The only way for ANYONE to figure out an electric fence is to repeatedly try to find the perimeter and where they are “safe”. This requires the dog to understand where the punishment came from and also understand the concept of a perimeter, which I guarantee you your dog doesn’t know. They just know that something extremely scary happened to them for no reason they can discern. Even worse it was completely imperceptible, no smell, no real warning, no way to see it coming, no way to know something horrific was about to happen. The yard is a nonlethal minefield for your dog.
Invisible fencing teaches nothing but fear
If it’s not something you would want to be subjected to, odds are that you shouldn’t be subjecting your dog to it. I can think of no one that would want to play a guessing game in their home of which items are safe to touch or interact with, or which ones will get them shocked. If you did play you would quickly see hesitation and anxiety go up in the person playing, totally involuntarily and even if they knew the rules of the game. Now take away the person’s knowledge of what’s happening, take away the rules, take away any indication of impending punishment, and you will get what the dog goes through.

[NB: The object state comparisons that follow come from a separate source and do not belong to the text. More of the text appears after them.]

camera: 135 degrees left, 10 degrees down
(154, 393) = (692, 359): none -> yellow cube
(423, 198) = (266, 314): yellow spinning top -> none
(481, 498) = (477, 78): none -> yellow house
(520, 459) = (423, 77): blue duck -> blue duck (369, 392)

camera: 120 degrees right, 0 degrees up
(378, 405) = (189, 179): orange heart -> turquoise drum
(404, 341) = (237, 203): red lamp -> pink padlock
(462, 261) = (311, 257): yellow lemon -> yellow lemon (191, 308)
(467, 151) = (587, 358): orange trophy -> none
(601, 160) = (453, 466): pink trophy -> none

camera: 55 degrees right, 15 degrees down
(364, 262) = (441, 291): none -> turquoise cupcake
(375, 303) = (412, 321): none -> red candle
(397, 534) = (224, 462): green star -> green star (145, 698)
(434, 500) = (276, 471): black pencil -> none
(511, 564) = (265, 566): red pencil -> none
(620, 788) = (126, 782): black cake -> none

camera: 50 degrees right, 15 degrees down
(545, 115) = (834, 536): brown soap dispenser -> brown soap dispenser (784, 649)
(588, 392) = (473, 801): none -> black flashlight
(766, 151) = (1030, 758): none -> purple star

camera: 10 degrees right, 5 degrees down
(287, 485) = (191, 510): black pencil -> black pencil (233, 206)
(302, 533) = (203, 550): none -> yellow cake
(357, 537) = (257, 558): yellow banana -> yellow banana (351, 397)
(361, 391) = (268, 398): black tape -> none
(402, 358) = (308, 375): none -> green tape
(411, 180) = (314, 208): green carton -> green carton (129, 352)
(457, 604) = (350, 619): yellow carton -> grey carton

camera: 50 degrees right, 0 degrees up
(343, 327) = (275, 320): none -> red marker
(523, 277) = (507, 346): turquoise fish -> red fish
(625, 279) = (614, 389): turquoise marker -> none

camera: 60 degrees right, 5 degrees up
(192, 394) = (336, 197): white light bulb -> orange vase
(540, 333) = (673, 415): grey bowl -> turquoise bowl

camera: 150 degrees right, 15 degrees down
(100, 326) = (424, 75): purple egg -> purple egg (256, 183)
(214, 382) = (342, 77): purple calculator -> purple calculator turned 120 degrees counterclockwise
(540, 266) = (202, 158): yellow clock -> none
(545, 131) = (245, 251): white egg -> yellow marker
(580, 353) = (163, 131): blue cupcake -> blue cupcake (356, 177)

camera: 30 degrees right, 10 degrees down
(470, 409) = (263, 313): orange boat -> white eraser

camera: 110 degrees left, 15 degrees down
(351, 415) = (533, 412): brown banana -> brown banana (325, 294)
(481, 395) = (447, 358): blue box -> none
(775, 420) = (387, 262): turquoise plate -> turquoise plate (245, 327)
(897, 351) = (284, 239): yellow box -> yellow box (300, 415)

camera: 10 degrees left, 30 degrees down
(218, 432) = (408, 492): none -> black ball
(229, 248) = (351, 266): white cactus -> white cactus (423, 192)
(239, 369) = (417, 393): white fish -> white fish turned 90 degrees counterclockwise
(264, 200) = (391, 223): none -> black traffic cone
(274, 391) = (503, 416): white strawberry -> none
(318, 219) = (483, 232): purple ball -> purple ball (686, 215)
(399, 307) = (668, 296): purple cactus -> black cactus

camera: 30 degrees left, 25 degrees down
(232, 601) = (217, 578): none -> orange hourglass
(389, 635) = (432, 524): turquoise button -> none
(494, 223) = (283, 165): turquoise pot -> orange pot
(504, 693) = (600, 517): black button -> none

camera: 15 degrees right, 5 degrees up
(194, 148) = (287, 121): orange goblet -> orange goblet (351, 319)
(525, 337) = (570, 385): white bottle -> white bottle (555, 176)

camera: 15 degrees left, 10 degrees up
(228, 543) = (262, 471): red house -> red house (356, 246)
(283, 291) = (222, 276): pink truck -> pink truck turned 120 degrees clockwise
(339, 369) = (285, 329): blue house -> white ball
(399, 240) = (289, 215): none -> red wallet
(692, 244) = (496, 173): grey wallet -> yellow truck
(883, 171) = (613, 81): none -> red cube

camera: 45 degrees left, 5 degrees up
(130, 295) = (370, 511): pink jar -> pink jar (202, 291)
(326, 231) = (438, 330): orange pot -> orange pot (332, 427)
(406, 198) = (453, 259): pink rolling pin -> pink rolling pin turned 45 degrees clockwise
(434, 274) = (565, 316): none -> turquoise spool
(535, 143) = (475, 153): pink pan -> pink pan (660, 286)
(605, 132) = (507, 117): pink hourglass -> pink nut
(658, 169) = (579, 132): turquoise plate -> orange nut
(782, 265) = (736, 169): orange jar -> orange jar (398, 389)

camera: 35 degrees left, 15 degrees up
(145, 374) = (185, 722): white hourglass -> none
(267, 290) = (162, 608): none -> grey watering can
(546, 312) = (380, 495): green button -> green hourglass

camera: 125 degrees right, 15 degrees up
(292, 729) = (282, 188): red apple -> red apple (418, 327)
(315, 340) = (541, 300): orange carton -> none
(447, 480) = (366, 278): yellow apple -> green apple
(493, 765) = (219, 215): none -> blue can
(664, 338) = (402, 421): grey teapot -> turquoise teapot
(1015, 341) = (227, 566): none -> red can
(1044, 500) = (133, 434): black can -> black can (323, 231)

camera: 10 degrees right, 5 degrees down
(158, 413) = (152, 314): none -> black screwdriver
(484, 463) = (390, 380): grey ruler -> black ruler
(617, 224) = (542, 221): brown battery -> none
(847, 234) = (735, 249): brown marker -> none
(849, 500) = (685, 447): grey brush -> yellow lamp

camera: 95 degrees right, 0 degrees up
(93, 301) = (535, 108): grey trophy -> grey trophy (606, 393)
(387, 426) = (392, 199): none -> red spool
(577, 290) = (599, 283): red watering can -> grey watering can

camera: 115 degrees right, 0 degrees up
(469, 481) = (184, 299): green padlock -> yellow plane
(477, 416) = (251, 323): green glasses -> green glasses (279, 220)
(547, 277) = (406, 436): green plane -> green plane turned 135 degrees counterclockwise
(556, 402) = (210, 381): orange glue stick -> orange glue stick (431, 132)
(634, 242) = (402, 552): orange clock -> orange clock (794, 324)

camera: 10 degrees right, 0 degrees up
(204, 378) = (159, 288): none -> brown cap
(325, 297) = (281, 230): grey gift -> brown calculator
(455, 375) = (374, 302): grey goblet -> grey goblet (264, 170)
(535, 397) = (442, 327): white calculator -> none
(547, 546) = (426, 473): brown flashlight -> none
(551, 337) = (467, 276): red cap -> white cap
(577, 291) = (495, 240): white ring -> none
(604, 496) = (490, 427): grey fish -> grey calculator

The problems with invisible fences linger
The fear and anxiety doesn’t go away once you stop using it. Just like us, after traumatic events a dog doesn’t just snap back to being happy go lucky. In my experience these fears are long lasting and usually not just confined to the yard with the fence, but follow the dog into all new environments.
Maybe the shock came when they were sniffing a bush; they didn’t associate it with the invisible fence, how could they, all they know is sniffing that bush = massive punishment. For some dogs this means that they will think that all bushes in your yard or in the world now have the potential to attack them. This kind of association is very common with any sort of electrical corrective device, and is not limited to just invisible fences or sniffing bushes.
Is it worth the cost to your dog?
Most electric fences are the same cost that you would spend on a good trainer who uses humane methods. You can have a trauma free dog who doesn’t bolt out of your yard, who listens when you call them, without ever having to subject them to the stress of an electric fence. There are better ways to do things.